#### YOUR GOAL
Set down the entries below exactly; drop the pictures.

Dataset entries
════

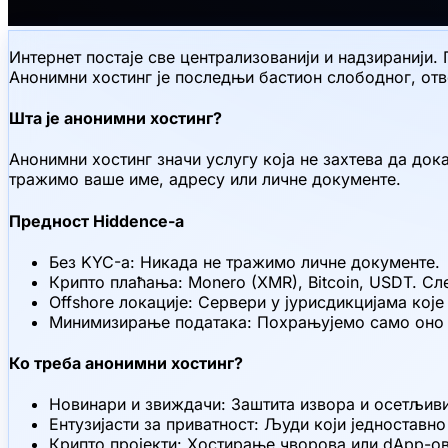
Интернет постаје све централизованији и надзиранији. 
Анонимни хостинг је последњи бастион слободног, отв
Шта је анонимни хостинг?
Анонимни хостинг значи услугу која не захтева да дока
тражимо ваше име, адресу или личне документе.
Предност Hiddence-а
Без KYC-а: Никада не тражимо личне документе.
Крипто плаћања: Monero (XMR), Bitcoin, USDT. Сл
Offshore локације: Сервери у јурисдикцијама које
Минимизирање података: Похрањујемо само оно ш
Ко треба анонимни хостинг?
Новинари и звиждачи: Заштита извора и осетљиви
Ентузијасти за приватност: Људи који једноставно
Крипто пројекти: Хостирање чворова или dApp-ов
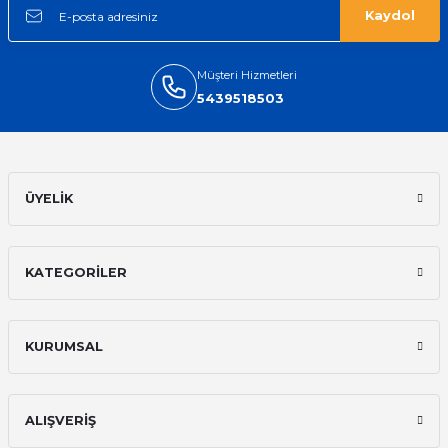
Kaydol
Müşteri Hizmetleri
5439518503
ÜYELİK
KATEGORİLER
KURUMSAL
ALIŞVERİŞ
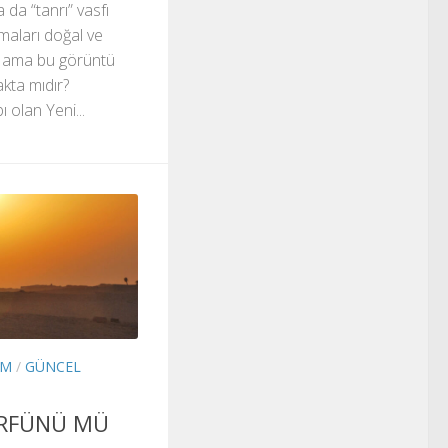
 da “tanrı” vasfı
lmaları doğal ve
ki ama bu görüntü
kta mıdır?
bı olan Yeni...
IM
/
GÜNCEL
ÖRFÜNÜ MÜ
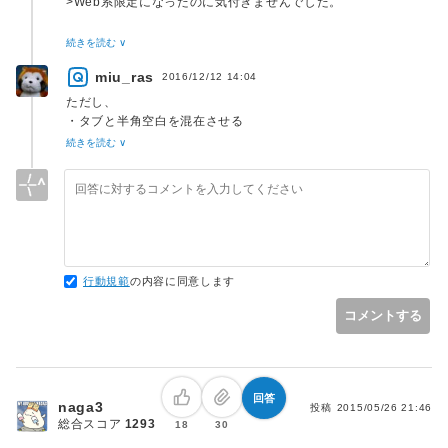
>Web系限定になったのに気付きませんでした。
一応の目安として「Webシステム, Androidアプリなど」と書
続きを読む ∨
きました。しかし話を限定する制約ではありません。ただの目
miu_ras
安です。そのあとの文で書いてあるようにそれ以外でも構いま
2016/12/12 14:04
せん。当然、C/C++でも構いませんし、Pythonでも汎用機で
ただし、
・タブと半角空白を混在させる
・コーディング規約を守らない
続きを読む ∨
・そもそもコーディング規約を定めない
・インデント(行頭)以外にタブを使う
行動規範
の内容に同意します
コメントする
回答
naga3
投稿
2015/05/26 21:46
総合スコア
1293
18
30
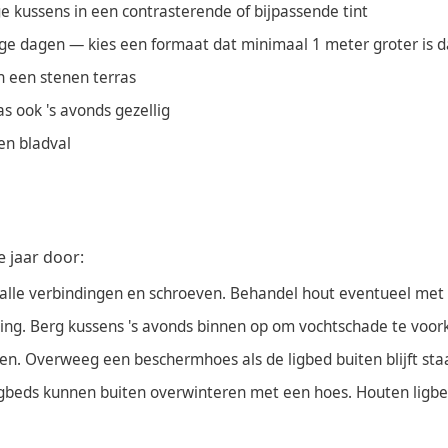
 kussens in een contrasterende of bijpassende tint
e dagen — kies een formaat dat minimaal 1 meter groter is da
n een stenen terras
as ook 's avonds gezellig
en bladval
e jaar door:
r alle verbindingen en schroeven. Behandel hout eventueel met o
ming. Berg kussens 's avonds binnen op om vochtschade te voo
n. Overweeg een beschermhoes als de ligbed buiten blijft sta
ligbeds kunnen buiten overwinteren met een hoes. Houten ligb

════

#### EXERCISE OUTPUT
Интернет постаје све централизованији и надзиранији. 
Анонимни хостинг је последњи бастион слободног, отв
Шта је анонимни хостинг?
Анонимни хостинг значи услугу која не захтева да дока
тражимо ваше име, адресу или личне документе.
Предност Hiddence-а
Без KYC-а: Никада не тражимо личне документе.
Крипто плаћања: Monero (XMR), Bitcoin, USDT. Сл
Offshore локације: Сервери у јурисдикцијама које
Минимизирање података: Похрањујемо само оно ш
Ко треба анонимни хостинг?
Новинари и звиждачи: Заштита извора и осетљиви
Ентузијасти за приватност: Људи који једноставно
Крипто пројекти: Хостирање чворова или dApp-ов
Kaydol
Müşteri Hizmetleri
5439518503
ÜYELİK
KATEGORİLER
KURUMSAL
ALIŞVERİŞ
 da “tanrı” vasfı
lmaları doğal ve
ki ama bu görüntü
kta mıdır?
bı olan Yeni...
IM
/
GÜNCEL
ÖRFÜNÜ MÜ
>Web系限定になったのに気付きませんでした。
一応の目安として「Webシステム, Androidアプリなど」と書
続きを読む ∨
きました。しかし話を限定する制約ではありません。ただの目
miu_ras
安です。そのあとの文で書いてあるようにそれ以外でも構いま
2016/12/12 14:04
せん。当然、C/C++でも構いませんし、Pythonでも汎用機で
ただし、
・タブと半角空白を混在させる
・コーディング規約を守らない
続きを読む ∨
・そもそもコーディング規約を定めない
・インデント(行頭)以外にタブを使う
行動規範
の内容に同意します
コメントする
回答
naga3
投稿
2015/05/26 21:46
総合スコア
1293
18
30
 kussens in een contrasterende of bijpassende tint
e dagen — kies een formaat dat minimaal 1 meter groter is da
n een stenen terras
as ook 's avonds gezellig
en bladval
e jaar door:
r alle verbindingen en schroeven. Behandel hout eventueel met o
ming. Berg kussens 's avonds binnen op om vochtschade te voo
n. Overweeg een beschermhoes als de ligbed buiten blijft sta
ligbeds kunnen buiten overwinteren met een hoes. Houten ligb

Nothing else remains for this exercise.